■ TASKS TO CARRY OUT:
**A.** In the truck restoration thread, where will the engine go once it has been stripped to a bare block, and what work will be done there?
**B.** Continue the truck restoration thread, starting right after its last post.

##### PASSAGE PROVIDED #####

So here I am, starting a project that I'm most likely hugely unprepared for. I'll be doing all of the work that doesn't require a specific skill set. I'll start with removing the body, working from the front to the back. Removing everything and storing the body until it's time to take it to the body shop. The engine I'll be stripping to a bare block and giving to the local machine shop for cylinder work, clean up, new cam bearings, and over all health check. This is of course assuming that there is not catastrophic damage. The trans and transfer case will be pulled and sent to the trans shop to be gone through and all seals replaced. I have no problem working on all of the other mechanical parts in the truck, and if it was a manual, I'd dive right in. However, auto transmissions are magic to me, and I have no desire to screw this one up. That leaves me a rolling chassis. I will then work from 1 end to the other removing all bolts and fasteners, cleaning up all parts, replacing bushings/bolts/etc, and painting all of the parts. There will be parts that I may or may not reuse depending on condition, but cheap parts and safety parts will be replaced regardless (brake lines, hoses, etc). I'll be replacing all of the wiring also, after 30+ years I don't trust it, and it's another of those "Since you're there, do it right" situations.

The timeline for this project is wide open. The major limiting factors are going to be time and money. My job keeps me very busy, and my disposable income isn't what I'd like it to be so I won't be finishing this in a month or 2. I expect it'll be this time next year before I take the body to the body shop, but it could be longer. My first purchase for this project will be some dolleys so I can move the truck to the side when not working on it. My Cruze also lives in the garage, and space is at a premium.

As of today, my truck has taken up residence in my garage. 









I also took some other pictures before moving the truck into the garage. They aren't anything special, but may (or may not) give a better idea of what I'm working with. You can find them here (I did clean it out). 79 Chevy Truck Photos by Beachenraut | Photobucket

So that's it for today, I hope to start the tear down tomorrow after work.


----------



## XtremeRevolution (Jan 19, 2012)

I love those trucks! Can't wait to see it when it's done.


----------



## iKermit (Dec 13, 2010)

Keep us posted... You have your hands full lol


----------



## Beachernaut (Mar 27, 2012)

Thanks guys.

I worked a little on the truck tonight. Spent most of the time looking for my service manual, and all of my tools that seem to have scattered themselves around my garage. I got the hood off, and most of the bolts out of the grill.



I would have got farther, but my helper isn't much good for this kind of work.


----------



## Beachernaut (Mar 27, 2012)

Got a bit more done tonight. I've gone about as far as I can until I remove the radiator. Draining it now, but it's taking forever using the drain on the radiator. May have to build a makeshift funnel and pull the bottom radiator hose. I've got tomorrow and Monday off for vacation, so hopefully I'll get the front stripped. I've been pleasantly surprised with the bolts so far. After 30+ years, a bit of penetrating oil and they're coming off nicely. It's taking a little longer because I'm bagging and labeling all of the small parts and bolts. The last thing I need is to confuse myself when I'm putting everything back together. Already building a pretty good pile of parts. There's going to be quite a lot of time spent cleaning and painting parts.



Here's how it sits now.


----------



## XtremeAaron (Jan 22, 2012)

Nice project! My buddys father has one and I love it.


----------



## Beachernaut (Mar 27, 2012)

Penetrating oil is my friend.....

##### DATASET EXCERPTS #####

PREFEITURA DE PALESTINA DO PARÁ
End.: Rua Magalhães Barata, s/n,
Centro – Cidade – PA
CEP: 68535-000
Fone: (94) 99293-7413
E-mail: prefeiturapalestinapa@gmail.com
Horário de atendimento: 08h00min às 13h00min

#####

■ ANSWERS FOR THE EXERCISE:
**A.** It will go to the local machine shop for cylinder work, cleanup, new cam bearings, and an overall health check.

**B.**
Got a bit of work done today. Ready to start on the interior and other stuff in the cab. There's still plenty of time left today, but I don't feel like diving into the interior yet. 

Here's a pic that shows some of what I'm going to need to do. Each part has to be removed, stripped, cleaned and painted before going back on. The nuts/bolts will be replaced also.



Here's the obligatory progress pic.


----------



## Beachernaut (Mar 27, 2012)

Getting a bit more done. The cab has been stripped bare and unbolted from the frame. The interior has been by far the most work up to this point. The biggest pain was all of the sharp edges of the metal dash. Removing everything behind and under the dash required a bit of extra care to keep from gashing myself open. Otherwise everything was pretty strait forward. After removing the under-dash wiring harness, I was surprised how little there actually was. All that's left now is to remove the rear bumper, tail lights/wiring, and unbolt the bed. Then it's ready to remove the bed and cab so I have access to the rest of the chassis.



This is my first project of this type, and yesterday my inexperience was pointed out to me. I was asked where I'd drilled my alignment holes. My response was ??????? By drilling small alignment holes, I'd allow myself a quick reference when putting the body back on, and simplifying the alignment and gaps for the body panels. Since I didn't do this, it's going to take extra time to get everything strait and true when I put the body on. Live and learn.....


----------



## Beachernaut (Mar 27, 2012)

Ok, so I finally have an update. Haven't had much time to work on the truck, just a bit here and there. Anyway, here's the latest.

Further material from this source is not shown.